IL2RG plays a critical role in lymphocyte signal transduction in response to IL-4, IL-7, IL-9, IL-21, IL-15, and IL-2. Once either IL4-Rα, IL-7Rα, IL-9Rα, IL-21Rα, IL-2R or IL-15R has bound to their respective ligands, IL2RG is quickly recruited and forms a heterodimer with the cytoplasmic tail of the opposing receptor. After the heterodimer has formed, IL2RG then activates JAK3, and the opposing receptor activates JAK1. JAK1 and JAK3 then phosphorylate both IL2RG and the opposing receptor's cytoplasmic tail. This phosphorylation allows for IL-2RG and its opposing receptor to recruit a STAT protein. JAK3 and JAK1 subsequently phosphorylate the recruited STAT, allowing the STAT to form a dimer or tetramer with other phosphorylated STAT proteins. Finally, these dimer or STATs translocate to the nucleus, bind STAT motifs within the nuclear DNA, and induce transcription within specific genes.

==Clinical significance==

=== X-linked severe combined immunodeficiency ===
X-linked severe combined immunodeficiency is caused by mutations in the IL2RG gene. More than 200 different mutations in the IL2RG gene have been identified in people with X-linked severe combined immunodeficiency (SCID). Most of these mutations involve changes in one or a few nucleotides (DNA building blocks) in the gene. These changes lead to the production of a nonfunctional version of the common gamma chain protein or no production of protein.
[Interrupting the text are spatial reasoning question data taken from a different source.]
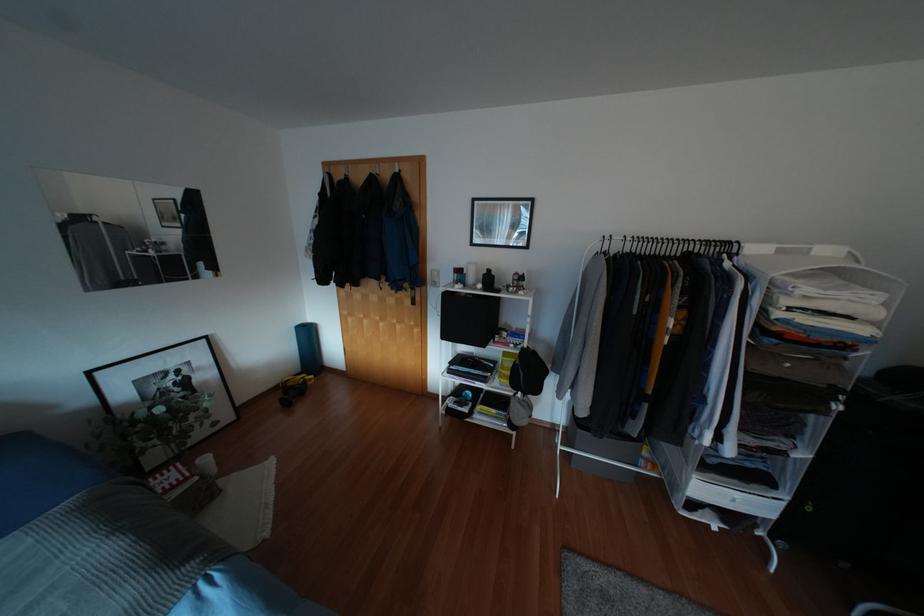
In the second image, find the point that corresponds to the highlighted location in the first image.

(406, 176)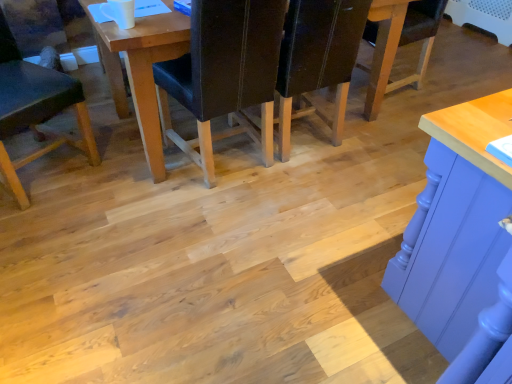
Question: Is matte black chair at lower left, the third chair in the right-to-left sequence, not close to wooden table at center?

Choices:
 (A) no
 (B) yes

Answer: (A)

Question: Is wooden table at center located within matte black chair at lower left, the third chair in the right-to-left sequence?

Choices:
 (A) yes
 (B) no

Answer: (B)

Question: Is the position of matte black chair at lower left, the third chair in the right-to-left sequence, less distant than that of wooden table at center?

Choices:
 (A) yes
 (B) no

Answer: (A)

Question: Is matte black chair at lower left, the first chair viewed from the left, positioned with its back to wooden table at center?

Choices:
 (A) yes
 (B) no

Answer: (B)

Question: Is matte black chair at lower left, the first chair viewed from the left, to the left of wooden table at center from the viewer's perspective?

Choices:
 (A) yes
 (B) no

Answer: (A)

Question: Is matte black chair at lower left, the third chair in the right-to-left sequence, directly adjacent to wooden table at center?

Choices:
 (A) yes
 (B) no

Answer: (B)

Question: Is wooden table at center located outside matte black chair at lower left, the third chair in the right-to-left sequence?

Choices:
 (A) no
 (B) yes

Answer: (B)

Question: Could you tell me if wooden table at center is turned towards matte black chair at lower left, the third chair in the right-to-left sequence?

Choices:
 (A) yes
 (B) no

Answer: (B)

Question: Does wooden table at center have a lesser width compared to matte black chair at lower left, the first chair viewed from the left?

Choices:
 (A) no
 (B) yes

Answer: (A)

Question: Is wooden table at center smaller than matte black chair at lower left, the third chair in the right-to-left sequence?

Choices:
 (A) yes
 (B) no

Answer: (B)

Question: Considering the relative sizes of wooden table at center and matte black chair at lower left, the third chair in the right-to-left sequence, in the image provided, is wooden table at center bigger than matte black chair at lower left, the third chair in the right-to-left sequence,?

Choices:
 (A) no
 (B) yes

Answer: (B)

Question: Does wooden table at center have a greater width compared to matte black chair at lower left, the first chair viewed from the left?

Choices:
 (A) yes
 (B) no

Answer: (A)

Question: Is dark brown leather chair at center, which appears as the third chair when viewed from the left, a part of wooden table at center?

Choices:
 (A) yes
 (B) no

Answer: (A)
Without the common gamma chain, important chemical signals are not relayed to the nucleus and lymphocytes cannot develop normally. A lack of functional mature lymphocytes disrupts the immune system's ability to protect the body from infection. Affected people have no functional immunity and can die within months after birth without successful bone marrow transplantation or alternatively, isolation from exposure to pathogens. Without important developmental signals from IL-7 and IL-15, T-cell and NK cell populations respectively fail to develop.

Experiments in animal models have shown X-SCID to occur similarly in dogs, but not in mice.

=== Schizophrenia ===

Alterations in the immune response are involved in pathogenesis of many neuropsychiatric disorders including schizophrenia. Distinct gene variants of a number of pro-inflammatory and chemotactic cytokines together with their receptors associate with this disorder. IL2RG represents an important signaling component of many interleukin receptors and so far, no data on the functional state of this receptor in schizophrenia have been reported. Over-expression of the IL2RG gene may be implicated in altered immune response in schizophrenia and contribute to the pathogenesis of this disorder.